**Parts of the exercise:**
a) Translate this sentence from the passage about Mary and high performing teams into Spanish: "Mary was able to bring balance and feel relaxed by keeping things in perspective."
b) In the passage about Mary and high performing teams, how many years had Mary spent at NASA when she earned the most senior engineering title available?
c) Extend the article on diversity, inclusion and mental health in high performing teams, picking up after its last sentence.

**Extract provided:**

━━━

Mary worked as a mathematician and aerospace engineer for NASA. After 34 years at the organisation, she finally earned the most senior engineering title available. She was always self-aware and managed to keep a good sense of humour.  Mary was able to bring balance and feel relaxed by keeping things in perspective.  

So, what have we learned? How do we prioritise diversity and inclusion and improve mental health in our high performing teams?

  • INSPIRE – Let’s challenge ourselves and others to become the best version we can be. Why not become a role model and highlight the successes and achievements of technology and science project initiatives?
  • MINDFULNESS – Pay more attention to the present moment – own your thoughts and feelings. Be aware of the world around you by practicing mindful breathing, yoga and meditation.
  • MENTORSHIP – Be approachable and connect with others. Be more people-focused, emotionally intelligent and aware of how we respond and manage our own and others feelings. Guide and mentor, imparting our knowledge and experience in a creative and fun approach.
  • LIMIT UNCONSCIOUS BIAS – Foster a psychologically safe workplace, where we can collaborate, engage and be inclusive, through good networking and communication. Be aware, manage and question cultural biases. Create inclusive meetings and supportive dialogues. Share positive and negative experiences to provide emotional support.

━━━

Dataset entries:
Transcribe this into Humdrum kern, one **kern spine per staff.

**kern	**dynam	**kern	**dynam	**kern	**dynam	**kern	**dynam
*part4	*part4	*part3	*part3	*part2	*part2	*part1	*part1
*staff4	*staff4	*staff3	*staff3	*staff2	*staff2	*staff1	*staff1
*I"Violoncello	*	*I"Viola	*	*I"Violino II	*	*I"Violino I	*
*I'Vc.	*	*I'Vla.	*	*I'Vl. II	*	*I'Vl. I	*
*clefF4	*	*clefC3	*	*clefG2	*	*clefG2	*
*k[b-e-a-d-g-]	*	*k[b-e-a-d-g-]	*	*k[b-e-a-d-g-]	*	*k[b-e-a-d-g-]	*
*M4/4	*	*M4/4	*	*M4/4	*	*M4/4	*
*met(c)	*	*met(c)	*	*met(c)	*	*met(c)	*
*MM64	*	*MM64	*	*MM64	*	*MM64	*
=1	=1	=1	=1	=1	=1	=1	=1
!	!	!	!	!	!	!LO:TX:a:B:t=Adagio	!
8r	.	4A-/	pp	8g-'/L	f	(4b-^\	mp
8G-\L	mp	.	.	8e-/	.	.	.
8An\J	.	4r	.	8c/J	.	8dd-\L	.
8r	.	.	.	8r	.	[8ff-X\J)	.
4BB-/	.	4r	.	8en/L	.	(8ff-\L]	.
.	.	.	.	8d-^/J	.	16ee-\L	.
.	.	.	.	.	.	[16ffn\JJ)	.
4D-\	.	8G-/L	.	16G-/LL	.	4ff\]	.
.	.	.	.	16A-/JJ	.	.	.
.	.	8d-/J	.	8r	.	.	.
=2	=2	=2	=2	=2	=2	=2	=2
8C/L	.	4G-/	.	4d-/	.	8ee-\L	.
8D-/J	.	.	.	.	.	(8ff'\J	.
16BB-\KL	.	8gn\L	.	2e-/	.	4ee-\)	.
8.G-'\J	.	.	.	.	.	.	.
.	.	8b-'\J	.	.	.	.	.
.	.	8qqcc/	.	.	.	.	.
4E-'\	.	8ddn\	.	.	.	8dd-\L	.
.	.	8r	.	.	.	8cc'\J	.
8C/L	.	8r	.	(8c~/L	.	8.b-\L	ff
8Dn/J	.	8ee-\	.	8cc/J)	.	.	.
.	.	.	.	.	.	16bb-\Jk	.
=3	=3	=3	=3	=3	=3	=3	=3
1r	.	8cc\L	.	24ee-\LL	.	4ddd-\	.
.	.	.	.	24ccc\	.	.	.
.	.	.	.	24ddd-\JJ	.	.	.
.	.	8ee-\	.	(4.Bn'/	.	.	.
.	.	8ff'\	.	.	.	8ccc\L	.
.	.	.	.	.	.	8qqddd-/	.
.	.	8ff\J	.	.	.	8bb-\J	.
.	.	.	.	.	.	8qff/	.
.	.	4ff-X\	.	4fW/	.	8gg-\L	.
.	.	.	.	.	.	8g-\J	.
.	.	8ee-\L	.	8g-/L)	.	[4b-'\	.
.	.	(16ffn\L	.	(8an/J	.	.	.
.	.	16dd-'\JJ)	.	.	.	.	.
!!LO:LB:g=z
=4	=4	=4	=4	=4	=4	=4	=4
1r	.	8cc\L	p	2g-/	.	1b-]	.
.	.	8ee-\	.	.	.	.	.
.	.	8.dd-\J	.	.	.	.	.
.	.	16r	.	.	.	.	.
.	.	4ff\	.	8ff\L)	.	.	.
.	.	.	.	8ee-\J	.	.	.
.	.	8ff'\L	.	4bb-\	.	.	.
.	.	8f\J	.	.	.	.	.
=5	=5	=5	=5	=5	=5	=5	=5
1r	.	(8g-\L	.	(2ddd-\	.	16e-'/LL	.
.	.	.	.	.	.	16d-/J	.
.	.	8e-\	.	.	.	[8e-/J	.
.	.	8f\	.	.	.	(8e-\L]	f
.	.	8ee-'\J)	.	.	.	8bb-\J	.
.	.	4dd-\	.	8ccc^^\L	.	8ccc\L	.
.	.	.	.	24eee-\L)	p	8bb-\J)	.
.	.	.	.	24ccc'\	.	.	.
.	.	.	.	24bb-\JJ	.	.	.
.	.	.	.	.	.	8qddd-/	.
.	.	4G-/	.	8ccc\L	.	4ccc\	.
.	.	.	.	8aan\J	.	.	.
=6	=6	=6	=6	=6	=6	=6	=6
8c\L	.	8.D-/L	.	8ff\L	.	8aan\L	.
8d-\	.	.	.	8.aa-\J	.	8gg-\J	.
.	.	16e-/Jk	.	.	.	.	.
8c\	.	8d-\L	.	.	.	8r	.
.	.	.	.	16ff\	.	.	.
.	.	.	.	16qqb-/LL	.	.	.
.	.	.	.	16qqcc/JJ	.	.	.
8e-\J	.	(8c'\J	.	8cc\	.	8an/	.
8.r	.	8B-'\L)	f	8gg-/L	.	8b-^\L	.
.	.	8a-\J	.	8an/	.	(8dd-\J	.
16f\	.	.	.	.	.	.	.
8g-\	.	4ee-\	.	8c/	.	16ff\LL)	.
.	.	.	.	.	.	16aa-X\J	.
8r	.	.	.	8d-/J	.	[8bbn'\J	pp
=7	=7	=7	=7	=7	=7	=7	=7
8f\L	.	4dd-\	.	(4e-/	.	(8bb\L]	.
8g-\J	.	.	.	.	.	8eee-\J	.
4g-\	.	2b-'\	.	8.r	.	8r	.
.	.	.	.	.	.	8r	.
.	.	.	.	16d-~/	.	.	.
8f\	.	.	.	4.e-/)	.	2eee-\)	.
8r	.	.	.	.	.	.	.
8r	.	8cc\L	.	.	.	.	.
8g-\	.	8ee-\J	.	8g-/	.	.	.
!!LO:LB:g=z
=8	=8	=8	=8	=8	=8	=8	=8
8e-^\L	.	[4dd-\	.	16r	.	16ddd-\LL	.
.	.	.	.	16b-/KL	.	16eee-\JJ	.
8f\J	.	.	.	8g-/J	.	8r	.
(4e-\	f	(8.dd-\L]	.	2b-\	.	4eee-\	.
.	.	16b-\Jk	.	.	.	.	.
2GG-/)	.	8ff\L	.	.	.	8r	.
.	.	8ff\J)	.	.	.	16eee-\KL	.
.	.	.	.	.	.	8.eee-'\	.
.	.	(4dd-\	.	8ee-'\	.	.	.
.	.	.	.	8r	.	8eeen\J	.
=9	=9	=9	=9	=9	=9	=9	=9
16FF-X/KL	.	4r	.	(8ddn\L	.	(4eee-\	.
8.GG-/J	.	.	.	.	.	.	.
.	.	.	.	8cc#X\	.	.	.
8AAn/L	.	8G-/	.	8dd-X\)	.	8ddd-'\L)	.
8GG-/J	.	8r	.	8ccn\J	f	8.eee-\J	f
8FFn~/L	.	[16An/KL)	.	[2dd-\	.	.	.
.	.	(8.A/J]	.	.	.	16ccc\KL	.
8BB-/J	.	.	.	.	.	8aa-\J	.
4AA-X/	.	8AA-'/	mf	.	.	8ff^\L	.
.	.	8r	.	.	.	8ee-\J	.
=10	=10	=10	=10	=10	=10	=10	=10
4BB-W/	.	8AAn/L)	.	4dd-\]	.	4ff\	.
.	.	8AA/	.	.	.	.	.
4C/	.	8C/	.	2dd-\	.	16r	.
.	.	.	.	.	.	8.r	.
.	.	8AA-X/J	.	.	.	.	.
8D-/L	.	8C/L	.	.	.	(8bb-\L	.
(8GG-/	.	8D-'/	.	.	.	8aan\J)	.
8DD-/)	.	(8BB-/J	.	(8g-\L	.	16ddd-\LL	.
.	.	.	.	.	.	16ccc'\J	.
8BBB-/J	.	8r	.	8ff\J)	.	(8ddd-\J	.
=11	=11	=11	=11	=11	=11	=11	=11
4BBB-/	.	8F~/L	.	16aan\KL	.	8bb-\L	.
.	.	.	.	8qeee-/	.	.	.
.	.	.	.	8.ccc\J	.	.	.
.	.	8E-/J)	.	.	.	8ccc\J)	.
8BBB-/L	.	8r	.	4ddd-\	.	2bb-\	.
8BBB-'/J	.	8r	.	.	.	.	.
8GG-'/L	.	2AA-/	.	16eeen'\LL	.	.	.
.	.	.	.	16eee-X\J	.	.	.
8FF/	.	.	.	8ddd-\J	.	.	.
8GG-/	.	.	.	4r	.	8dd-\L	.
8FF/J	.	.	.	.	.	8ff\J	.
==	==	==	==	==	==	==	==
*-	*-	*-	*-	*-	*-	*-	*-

━━━

**Answers for this exercise:**
a) Mary fue capaz de encontrar equilibrio y sentirse relajada manteniendo las cosas en perspectiva.

b) 34 years.

c)
  • VISIBILITY – Lead with integrity, vision and passion, always encouraging a positive growth mindset. The more visibility we can bring of a diverse and inclusive workforce, the stronger the equation to closing the gender and diversity gap and improvimg equality.
  • EXERCISE – Being physically active is a powerful medicine for many common mental health challenges. Regular exercise can have a profoundly positive impact on depression, anxiety, ADHD, and more. It also relieves stress, improves memory, helps you sleep better, and boosts your overall mood.

In all areas of work and life, women are smashing ‘glass ceilings’ and making remarkable progress. Let’s continue to encourage girls to be curious and seek answers to the mysteries around them so that they can become the problem-solvers of tomorrow.

These ten inspiring role models are glowing examples of ceaseless curiosity, boundless courage and world-changing ingenuity.  Thanks to each of them, women and girls worldwide can dream big and live with fewer physical and emotional constraints.

We salute them!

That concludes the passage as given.